Allah (CC) , bazı sevdiği kimseleri diğerlerinin ayıplarına vakıf kılar. Söylenen yalanları, şirki, küfür yollarım sezer. O velî bunlara dayanamaz, kızar bağırır. Bu yaptıkları haliyle Allah (CC) için olur. Evvela içten kızar, sonra dışa vurur. Bu durum onu rahatsız eder. Söylenmeye başlar. O kötülükleri bir bir sayar döker:
- “Böyle Müslümanlık olmaz.”
- “Bu işleri yapanlar şeytandır, şeytan da Allah’ın (CC) düşmanıdır.”
Gibi birkaç kelam sarfeder. Sonra devamla:
- “Yapılan bu işler ancak münafıkların yapacağı iştir. Münafıklar, cehennemin en dibine gireceklerdir.”
Şeklinde söylenir durur…
Bu sözler, o velînin ağzından böylece çıkmaya başlar. Bu sözler, onun veliliğine bir zarar vermez. Aksine bu sözler, onun tam bir velî olduğuna delil sayılır.
O, kendiliğinden konuşmaz. İlahî tecelli onu içine almıştır. O yaptığı işi ilahi tecelli ile yapar. Kaderle hareket eder.

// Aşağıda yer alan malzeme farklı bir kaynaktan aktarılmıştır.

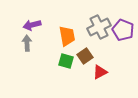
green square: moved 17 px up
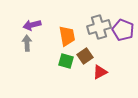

Sözlerini söylerken bazılarının yüzüne karşı, bazılarının da ardından söyler. Ardından söylenince hoşa gitmeyenler için dedikodu yapılır. Bu dedikoduları önlemek için o velînin aleyhine söz sarfedilir:
- “Bu bir velîdir, neden gıybet eder durur? Onların bu sesine karşılık susmak, belki daha hayırlıdır.”
Sonra dışarıda insanlar gücenir. İç alemde Allah (CC) razı olmaz, darılır.
- “Zararı faydasından çoktur.”
Mealinde buyurulan ayetin hükmü altına girer bu işler.
O velîye burada düşen vazife, şeriata uymaktır. Onun emrine göre hareket etmektir.
Tevbe etmeli, yaptıklarını Allah’ın (CC) ve Peygamberin (SAV) emirlerine göre yürütmeli. Bu iş o velî için biraz zor olur, ama öbür şaşkınlar için iyi olur. Çünkü bir kimsenin ne kadar kötülüğünü yüzüne vurursan fenalık o kadar artabilir.
Doğru yola ancak Allah (CC) hidayet eder.